What happen if passing the address of the stack variable to the pthread function?

Question

I write a program to let the threads executes orderly.But when I pass a stack variable's address to the thread function and the program just wait always.Here is the program:

#include <pthread.h>
#include <stdio.h>
#include <unistd.h>

pthread_mutex_t mutex = PTHREAD_MUTEX_INITIALIZER;
pthread_cond_t order_cond = PTHREAD_COND_INITIALIZER;
int count = 0;

void* thread_print(void* num){
    sleep(10);
    int number = *(int*)num;
    //printf("%d", number);
    for(int i = 0; i < 10; i++){
        pthread_mutex_lock(&mutex);
        while((count%3)!=number){
            pthread_cond_wait(&order_cond, &mutex);
        }
        switch(number){
            case 0:{
                printf("A");
                break;
            }
            case 1:{
                printf("B");
                break;
            }
            case 2:{
                printf("C");
                break;
            }
        }
        count++;
        pthread_mutex_unlock(&mutex);
        pthread_cond_broadcast(&order_cond);
    }
    return (void*)0;
}

int main(){
    pthread_t p_id[3];
    printf("fail\n");
    void* tret;
    for(int i = 0; i<3;i++){
        int success = pthread_create(&p_id[i], NULL, thread_print, (void*)&i);
        if(success != 0){
            printf("fail\n");
        }
    }
    for(int i = 0; i < 3; i++){
        pthread_join(p_id[i], &tret);
    }
    //sleep(10);
    pthread_mutex_lock(&mutex);
    while(count < 30){
        pthread_cond_wait(&order_cond, &mutex);
    }
    pthread_mutex_unlock(&mutex);
    return 0;
}

I make some effort.When I pass the i to the thread function and use int number = (int)num, it can works very well. So what happen when I just pass the address of i to the thread function?

Answer 1

But when I pass a stack variable's address to the thread function and the program just wait always.

There is no inherent problem with passing an automatic variable's address to a thread function. In fact, it's fairly common to do so. There is a problem, however, with the thread function dereferencing the pointer after the lifetime of the pointed-to variable ends, and there may be a different kind of problem if the value of the pointed-to variable is changed by another thread, such as the parent thread.

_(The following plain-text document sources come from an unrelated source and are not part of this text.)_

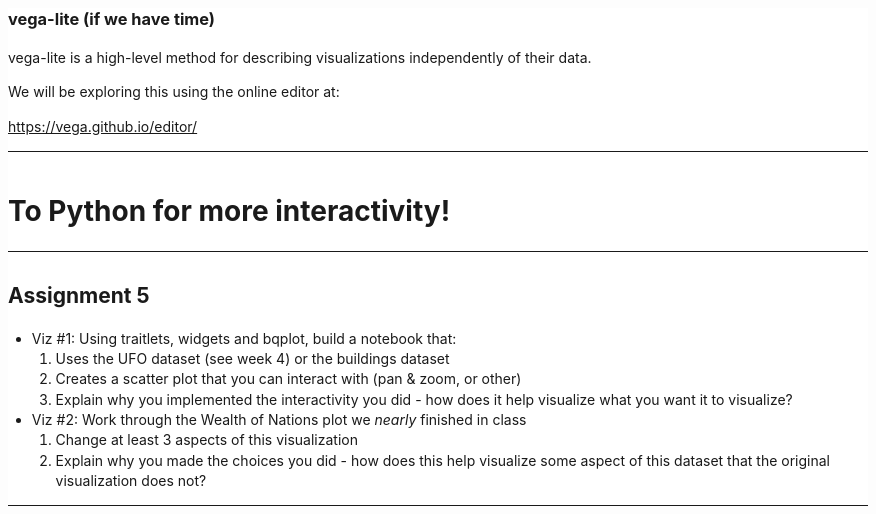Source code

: 
### vega-lite (if we have time)

vega-lite is a high-level method for describing visualizations independently of
their data.

We will be exploring this using the online editor at:

https://vega.github.io/editor/

---

# To Python for more interactivity!

---

## Assignment 5

 * Viz #1: Using traitlets, widgets and bqplot, build a notebook that:
   1. Uses the UFO dataset (see week 4) or the buildings dataset
   2. Creates a scatter plot that you can interact with (pan & zoom, or other)
   3. Explain why you implemented the interactivity you did - how does it help visualize what you want it to visualize?
 * Viz #2: Work through the Wealth of Nations plot we *nearly* finished in class
   1. Change at least 3 aspects of this visualization
   2. Explain why you made the choices you did - how does this help visualize some aspect of this dataset that the original visualization does not?

---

Your program exhibits both kinds of problems: it passes the address of local variable i and then changes the value of that variable, and then that variable's lifetime ends when the loop terminates, which can easily happen before the threads try to use the pointer.

You could solve both problems with appropriate synchronization to ensure that the thread function reads the variable before the loop moves to the next iteration. That would be a correct solution for every conforming implementation.

It might be easier, however, to convert i to a pointer, pass the result, and have the thread function convert it back. Both conversions exhibit implementation-defined behavior, but in practice, this works fine on most systems. Your implementation's documentation should provide sufficient detail to determine whether it supports that approach, if you want to be certain.

For example:

    // Note that 'i' itself is converted to void *
    int success = pthread_create(&p_id[i], NULL, thread_print, (void *) i);
    // ...

void *thread_print(void *num) {
    // Note that 'num' is converted directly (back) to an int, not dereferenced
    int number = (int) num;
    // ...

Note, too, that sleep() does not solve synchronization problems. It best, it hides them, but in your particular case it accentuates them.